I think he's right and, while the specifics of my three choices are somewhat different, I have ended up in the same place. Of course, there are craftsman who do just fine working at one height and that's just fine too. They have found a workable compromise that suits them. My experience is that a low bench optimized for planing isn't great for other tasks.
There is a great deal of room for personal variation. My workbench up on plinths is 38", 4" above my palm height. I feel very comfortable planing at this height, but I am fairly strong and probably rely on my upper body more than most. Part of the issue for me is that my arms are very long, making palm height relatively low. I can readily believe that if I used wooden planes I would want it considerably lower than 38" though.

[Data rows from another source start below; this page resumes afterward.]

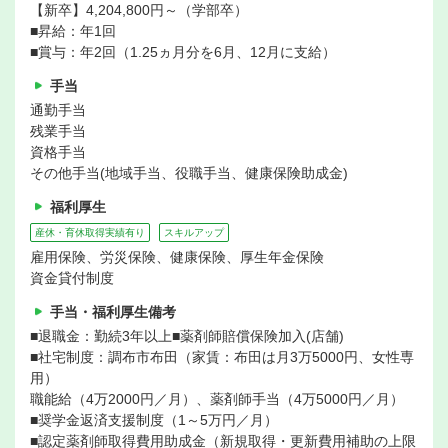
【新卒】4,204,800円～（学部卒）
■昇給：年1回
■賞与：年2回（1.25ヵ月分を6月、12月に支給）
手当
通勤手当
残業手当
資格手当
その他手当(地域手当、役職手当、健康保険助成金)
福利厚生
産休・育休取得実績有り
スキルアップ
雇用保険、労災保険、健康保険、厚生年金保険
資金貸付制度
手当・福利厚生備考
■退職金：勤続3年以上■薬剤師賠償保険加入(店舗)
■社宅制度：調布市布田（家賃：布田は月3万5000円、女性専
用）
職能給（4万2000円／月）、薬剤師手当（4万5000円／月）
■奨学金返済支援制度（1～5万円／月）
■認定薬剤師取得費用助成金（新規取得・更新費用補助の上限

My bottom line is that workbench height is a matter of your body, your personal preferences, what tasks you are designing it for and probably other factors as well. In addition, I think that you should make provision for working at a variety of heights if you can. If you don't have room for a separate joinery bench like Shannon has, there are still good options like bench raisers.
Shannon's discussion of workholding is good too. As time has passed, he uses his end vise less and less, to the point that he says he wouldn't even have one if he were building his bench today, and relies on stops more and more. This was the traditional way and I agree with his reasoning as to why it is better. I have found the same thing. When I built my Nicholson bench, I started off without any vise at all, but I did eventually end up putting a Veritas twin screw vise on the end, though I still rely primarily on stops and bench hooks. I have seriously considered taking the vise off and using it for a Moxon vise on steroids that would live on the end of my eight foot long bench most of the time.

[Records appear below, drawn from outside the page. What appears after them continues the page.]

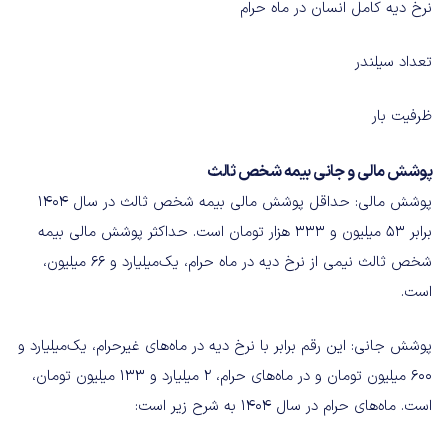
نرخ دیه کامل انسان در ماه حرام
تعداد سیلندر
ظرفیت بار
پوشش مالی و جانی بیمه شخص ثالث
پوشش مالی: حداقل پوشش مالی بیمه شخص ثالث در سال ۱۴۰۴
برابر ۵۳ میلیون و ۳۳۳ هزار تومان است. حداکثر پوشش مالی بیمه
شخص ثالث نیمی از نرخ دیه در ماه حرام، یک‌میلیارد و ۶۶ میلیون،
است.
پوشش جانی: این رقم برابر با نرخ دیه در ماه‌های غیرحرام، یک‌میلیارد و
۶۰۰ میلیون تومان و در ماه‌های حرام، ۲ میلیارد و ۱۳۳ میلیون تومان،
است. ماه‌های حرام در سال ۱۴۰۴ به شرح زیر است:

Why are stops preferable to using a vise? It is a lot more convenient to work on a piece without having to clamp and unclamp it, the piece doesn't slip, it rests solidly on the bench and it's faster, especially if you have multiple pieces to work on. Here is a nice description by Mike Pekovich of the stops he uses.
There are obviously other good approaches. Paul Sellers uses his vise for most of his work and gets great results. I just think the older, more traditional ways of workholding are better.